Way to go!! But that dolphin... How did it die???? :'( :'(


----------



## litlblusrn4bigred (Jan 8, 2007)

> Way to go!!  But that dolphin...  How did it die????   :'( :'(



not sure....looks as though its been there for a while. i have heard a few reports of dead dolphin.....not in the lagoon but, else where. what a shame. probably the heat? looked like a turtle from a distance then we got up close and saw that indeed it was a dolphin. :'(


----------



## markdido (Apr 25, 2007)

Looks like I picked the wrong lagoon!

I put in at Parrish at sunrise sunday morning. Ran through the railroad bridge and had several nice south to north drifts on Carbide flats, but no fish.

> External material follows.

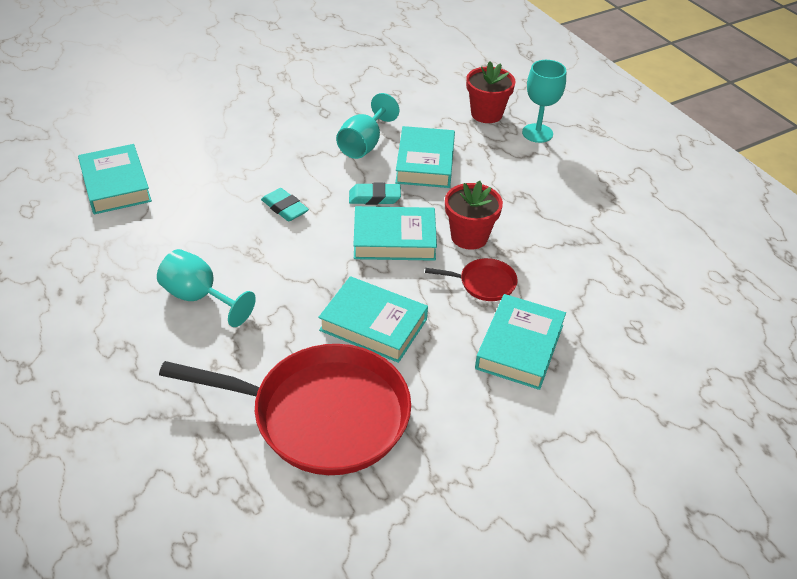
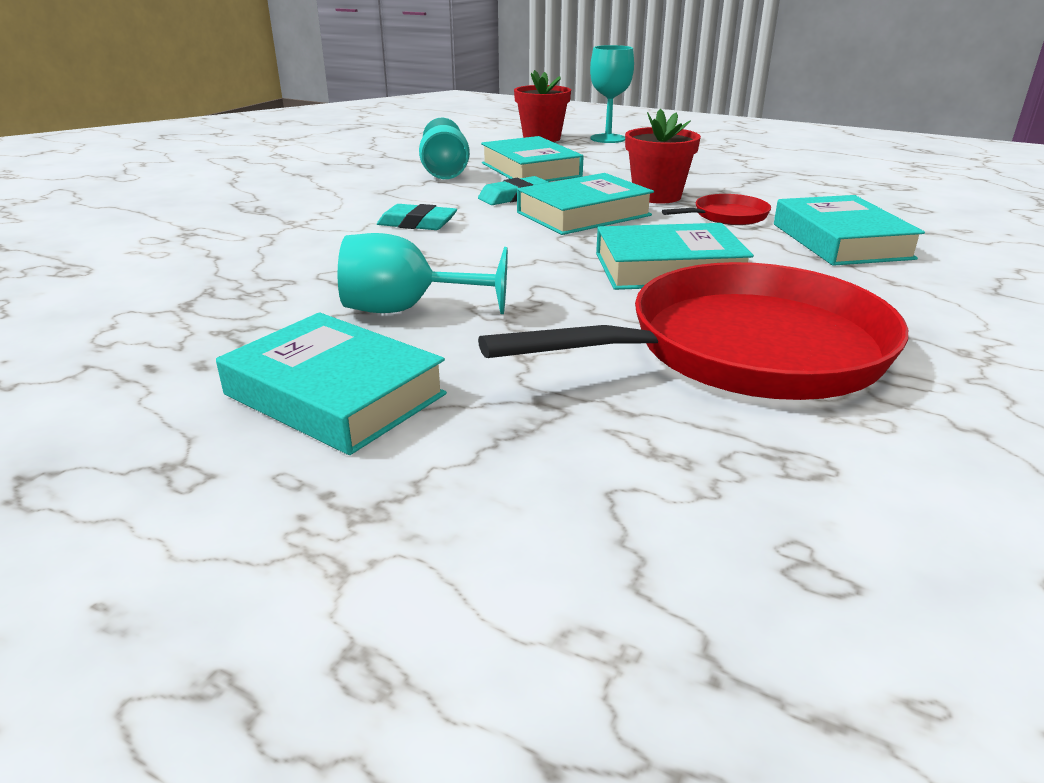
camera: 30 degrees left, 15 degrees down
(116, 185) = (136, 258): turquoise book -> turquoise book (335, 394)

Finally hooked something up, but it spit the hook about half way to the boat.

My guess is that it was a monster red! (That's my story and I'm sticking to it!)


----------



## Ron_W. (Dec 14, 2006)

Great Trout! Get any on top waters?


----------



## litlblusrn4bigred (Jan 8, 2007)

> Great Trout! Get any on top waters?



we were tearing them up on top water when we first got there. I switched to the exude just to throw something weedless.


----------



## litlblusrn4bigred (Jan 8, 2007)

> Looks like I picked the wrong lagoon!
> 
> I put in at Parrish at sunrise sunday morning. Ran through the railroad bridge and had several nice south to north drifts on Carbide flats, but no fish.
> 
> ...


Thats too bad.  I dont like losing fish, especialy when you fight them for a bit and then brake off.  These trout are usually in the same area when I go most of the time.  Let me know sometime and we could hook up and fish.


----------